Why? I walked away, curious. What had happened to the sea snake? Was it trapped in the shallows when the sea receded? Did one of the dogs roaming the shore come upon it? Why take away only the head?

These questions may not have bothered the hovering flies at all.

Yearends give birth to rituals. There’s more than a core of superstition in the attempt to look back and probe.

What for?

The desire to get away, even for a few days, moves our family strongest at the close of the year. For 360 or so days, we pursue different paths. Before the cycle ends and the next 365 days begin, we agree to disconnect and retreat for some quiet.

Anyone who knows the sea will disagree: the sea is anything but quiet.

Because the second to the last day of this year coincided with high tide, the susurrous sea was drowned out by the families that turned out to enjoy Jose Rizal’s birth anniversary.

The very young are awake even when dawn is still a lavender mantle in the horizon. They are joined by the very old. Those representing two extremes—farthest and closest to mortality—know better than to waste a day.

Our rooms overlooked a wide sandbar, where children played games from way before technology imposed an embargo on childhood. Shrieks and laughter pierced the air as I watched the children scamper on the sand, playing “tubig-tubig,” Japanese game, and a convoluted game of tag-the-It.

When the waves breached the farthermost ring of corals and rocks and the sea rushed in, the children were ready.

Mothers have no equal as watchers but fathers create the most fun for children. Naturally upholstered with generous bellies, fathers—with several youngsters hanging on to their biceps—
leaped and met the waves, a most inelegant sight but perhaps the most puissant of memories enduring past childhood.

When the sea began its retreat, the cycle was mirrored on humans.
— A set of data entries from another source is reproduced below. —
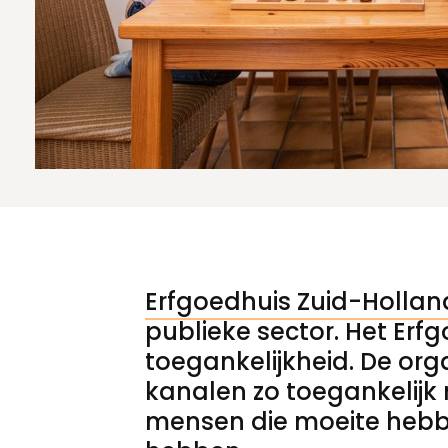
Meld een archeologische vondst
Nieuwsbrief
Privacyverklaring
Nieuwsbrief
Voorwaarden
Voorwaarden
Erfgoedhuis Zuid-Hollan
publieke sector. Het Erfg
toegankelijkheid. De org
kanalen zo toegankelijk 
mensen die moeite hebbe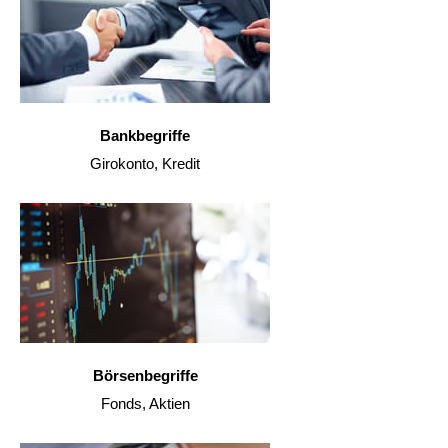
Bankbegriffe
Girokonto, Kredit
Börsenbegriffe
Fonds, Aktien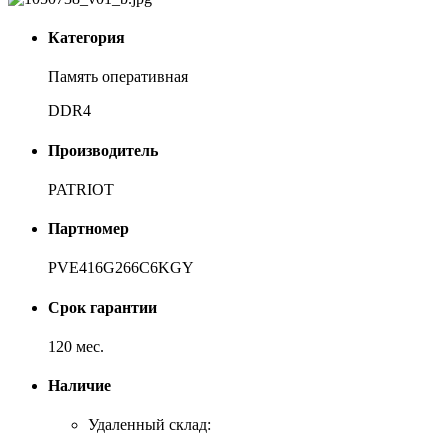
Категория
Память оперативная
DDR4
Производитель
PATRIOT
Партномер
PVE416G266C6KGY
Срок гарантии
120 мес.
Наличие
Удаленный склад: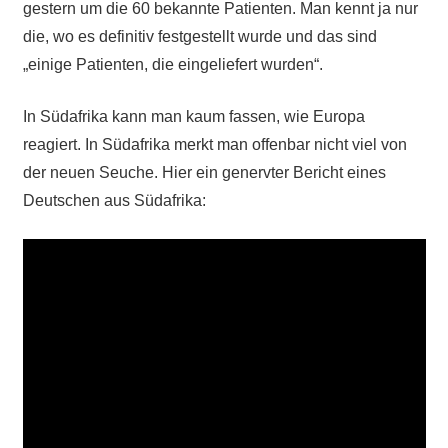
gestern um die 60 bekannte Patienten. Man kennt ja nur
die, wo es definitiv festgestellt wurde und das sind
„einige Patienten, die eingeliefert wurden“.
In Südafrika kann man kaum fassen, wie Europa
reagiert. In Südafrika merkt man offenbar nicht viel von
der neuen Seuche. Hier ein genervter Bericht eines
Deutschen aus Südafrika: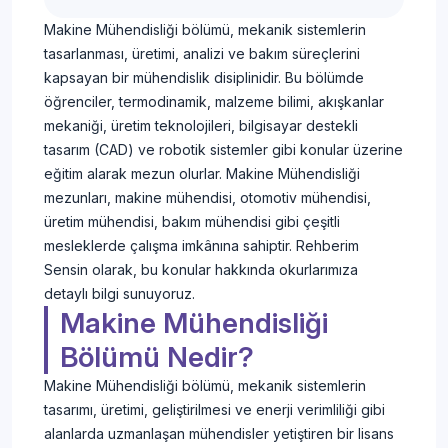
Makine Mühendisliği bölümü, mekanik sistemlerin
tasarlanması, üretimi, analizi ve bakım süreçlerini
kapsayan bir mühendislik disiplinidir. Bu bölümde
öğrenciler, termodinamik, malzeme bilimi, akışkanlar
mekaniği, üretim teknolojileri, bilgisayar destekli
tasarım (CAD) ve robotik sistemler gibi konular üzerine
eğitim alarak mezun olurlar. Makine Mühendisliği
mezunları, makine mühendisi, otomotiv mühendisi,
üretim mühendisi, bakım mühendisi gibi çeşitli
mesleklerde çalışma imkânına sahiptir. Rehberim
Sensin olarak, bu konular hakkında okurlarımıza
detaylı bilgi sunuyoruz.
Makine Mühendisliği
Bölümü Nedir?
Makine Mühendisliği bölümü, mekanik sistemlerin
tasarımı, üretimi, geliştirilmesi ve enerji verimliliği gibi
alanlarda uzmanlaşan mühendisler yetiştiren bir lisans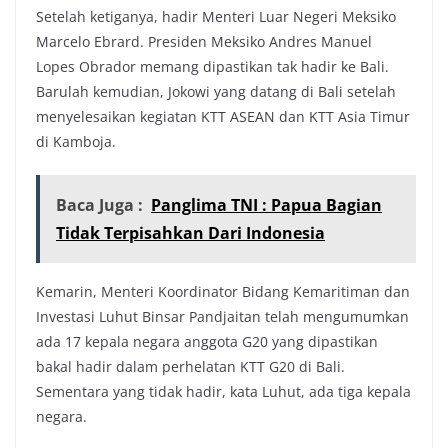
Setelah ketiganya, hadir Menteri Luar Negeri Meksiko
Marcelo Ebrard. Presiden Meksiko Andres Manuel
Lopes Obrador memang dipastikan tak hadir ke Bali.
Barulah kemudian, Jokowi yang datang di Bali setelah
menyelesaikan kegiatan KTT ASEAN dan KTT Asia Timur
di Kamboja.
Baca Juga :
Panglima TNI : Papua Bagian
Tidak Terpisahkan Dari Indonesia
Kemarin, Menteri Koordinator Bidang Kemaritiman dan
Investasi Luhut Binsar Pandjaitan telah mengumumkan
ada 17 kepala negara anggota G20 yang dipastikan
bakal hadir dalam perhelatan KTT G20 di Bali.
Sementara yang tidak hadir, kata Luhut, ada tiga kepala
negara.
First, the young were cradled or dragged, protesting, for a rinse and the tearful ride home. Only the strongest and the most tested of swimmers stayed to test the depths.

As the human universe retracted, the sea reasserted itself. It has never been quiet. It is never quiet. Whistles, murmurs, creaks, crashes, rustles, lisps, pops. I gingerly picked my way, during ebbtide, among rocks, corals, and seaweed.

This breakwater looked like a wasteland. True, there were too many discarded liquor bottles to count. But the corals, like underwater cacti, were reviving with the inflow of the tides.

Between the crevices were sea urchin, each spiny creature a universe unto itself. Even in the driest pocket lurked a sense of waiting for the waters to return and restore life, color, surge.

Except for the dead sea snake. It was now food for the gods.